Originally posted by StefanG:
I thought I'd never say this, but in this
particular respect, the precompilation of
HLSL does seem like a better platform for
more complicated expression optimisations.Actually, HLSL precompilation is a problem. If HLSL just dumped raw unoptimized code many shaders would actually run faster as that would leave that work to the driver's optimizer, which knows more of what's optimal for the underlying hardware. When HLSL is trying to optimize, it often means the real intent of the original shader is hidden to the driver.

Relic
02-02-2005, 11:22 PM
a*b*c*d is essentially a*(b*(c*d)). Sorry for nitpicking ;) . It's ((a * b) * c) * d because "*" has left-to-right associativity.

A good example for GLSL user optimizations is this:
vector = Matrix * Matrix * vector; // slow
vector = Matrix * (Matrix * vector); // fast

See the different instruction count?
The first needs 20 the second only 8!

Humus
02-03-2005, 09:06 AM
Originally posted by Relic:
Sorry for nitpicking ;) . It's ((a * b) * c) * d because "*" has left-to-right associativity.Duh! *smacks forehead* :)

V-man
02-04-2005, 06:57 AM
Actually, HLSL precompilation is a problem. If HLSL just dumped raw unoptimized code many shaders would actually run faster as that would leave that work to the driver's optimizer, which knows more of what's optimal for the underlying hardware.
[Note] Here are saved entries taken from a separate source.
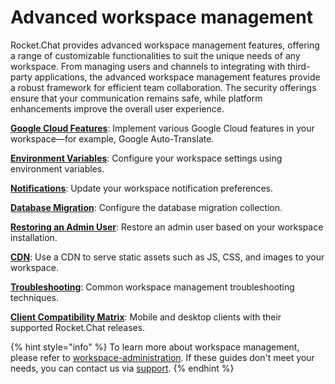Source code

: # Advanced workspace management

Rocket.Chat provides advanced workspace management features, offering a range of customizable functionalities to suit the unique needs of any workspace. From managing users and channels to integrating with third-party applications, the advanced workspace management features provide a robust framework for efficient team collaboration. The security offerings ensure that your communication remains safe, while platform enhancements improve the overall user experience.

[**Google Cloud Features**](google-translate-integration.md): Implement various Google Cloud features in your workspace—for example, Google Auto-Translate.

[**Environment Variables**](../environment-configuration/deployment-environment-variables/): Configure your workspace settings using environment variables.

[**Notifications**](../../use-rocket.chat/user-guides/notifications.md): Update your workspace notification preferences.

[**Database Migration**](database-migration.md): Configure the database migration collection.

[**Restoring an Admin User**](restoring-an-admin-user.md): Restore an admin user based on your workspace installation.

[**CDN**](cdn.md): Use a CDN to serve static assets such as JS, CSS, and images to your workspace.

[**Troubleshooting**](troubleshooting.md): Common workspace management troubleshooting techniques.

[**Client Compatibility Matrix**](client-compatibility-matrix.md): Mobile and desktop clients with their supported Rocket.Chat releases.

{% hint style="info" %}
To learn more about workspace management, please refer to [workspace-administration](../../use-rocket.chat/omnichannel/workspace-administration/ "mention"). If these guides don't meet your needs, you can contact us via [support](../../customer-center/support-center/).
{% endhint %}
When HLSL is trying to optimize, it often means the real intent of the original shader is hidden to the driver.Are you sure about that?
It probably detects the hw and does it's best to optimize which should be enough.
I don't really know but D3D may even flag the shader as beeing already optimized to the driver.
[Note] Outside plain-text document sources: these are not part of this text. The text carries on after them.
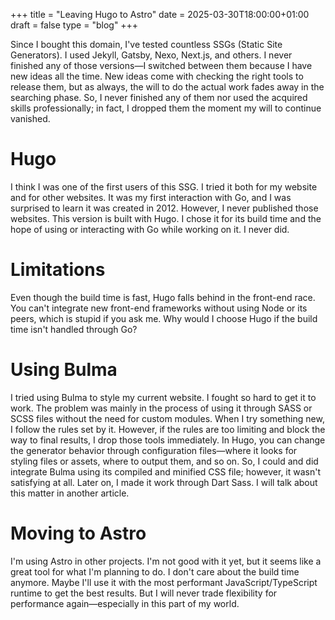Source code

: +++
title = "Leaving Hugo to Astro"
date = 2025-03-30T18:00:00+01:00
draft = false
type = "blog"
+++

Since I bought this domain, I've tested countless SSGs (Static Site Generators). I used Jekyll, Gatsby, Nexo, Next.js, and others. I never finished any of those versions—I switched between them because I have new ideas all the time. New ideas come with checking the right tools to release them, but as always, the will to do the actual work fades away in the searching phase. So, I never finished any of them nor used the acquired skills professionally; in fact, I dropped them the moment my will to continue vanished.

# Hugo
I think I was one of the first users of this SSG. I tried it both for my website and for other websites. It was my first interaction with Go, and I was surprised to learn it was created in 2012. However, I never published those websites.
This version is built with Hugo. I chose it for its build time and the hope of using or interacting with Go while working on it. I never did.

# Limitations
Even though the build time is fast, Hugo falls behind in the front-end race. You can't integrate new front-end frameworks without using Node or its peers, which is stupid if you ask me. Why would I choose Hugo if the build time isn't handled through Go?

# Using Bulma
I tried using Bulma to style my current website. I fought so hard to get it to work. The problem was mainly in the process of using it through SASS or SCSS files without the need for custom modules.
When I try something new, I follow the rules set by it. However, if the rules are too limiting and block the way to final results, I drop those tools immediately.
In Hugo, you can change the generator behavior through configuration files—where it looks for styling files or assets, where to output them, and so on. So, I could and did integrate Bulma using its compiled and minified CSS file; however, it wasn't satisfying at all.
Later on, I made it work through Dart Sass. I will talk about this matter in another article.

# Moving to Astro
I'm using Astro in other projects. I'm not good with it yet, but it seems like a great tool for what I'm planning to do. I don't care about the build time anymore. Maybe I'll use it with the most performant JavaScript/TypeScript runtime to get the best results. But I will never trade flexibility for performance again—especially in this part of my world.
vector = Matrix * Matrix * vector; // slow
vector = Matrix * (Matrix * vector); // fast The thought had crossed my mind. I assume the driver is or will be smart enough to reduce instructions.

Humus
02-04-2005, 06:37 PM
Originally posted by V-man:
Are you sure about that?That's what the people working close on this is saying. MS has been specifically asked not to try to optimize the shader for this reason, but they don't listen. The whole problem arises from the fact that DirectX uses assembly targets. If you compile against say ps2.0, the resulting shader must fit within the limits of that model. Unoptimized code of shaders of decent length can easily grow well past hardware limits, but after the driver optimizer has done its job it's a different story. But since there's no software rendering in DirectX and all shaders that compiles are guaranteed to run in hardware, the compiler must optimize itself to try to fit it to be able to make that guarantee.
Now this isn't the only problem with targets either. Another problem is that functionality is lost. The X800 for instance supports the vFace register. It can't be used at all in DirectX because that goes under ps3.0. Fortunately, GLSL can use it with gl_FrontFacing. IMHO, it will become increasingly clear that the GLSL model is vastly superior to the HLSL model as we move forward.

Relic
02-06-2005, 11:17 PM
Originally posted by V-man:
The thought had crossed my mind. I assume the driver is or will be smart enough to reduce instructions.The compiler can't (shouldn't?) optimize this M*M*v because the operator precedence is from left-to-right and there is no precedence based on the underlying data types "like multiply M*v first", AFAIK.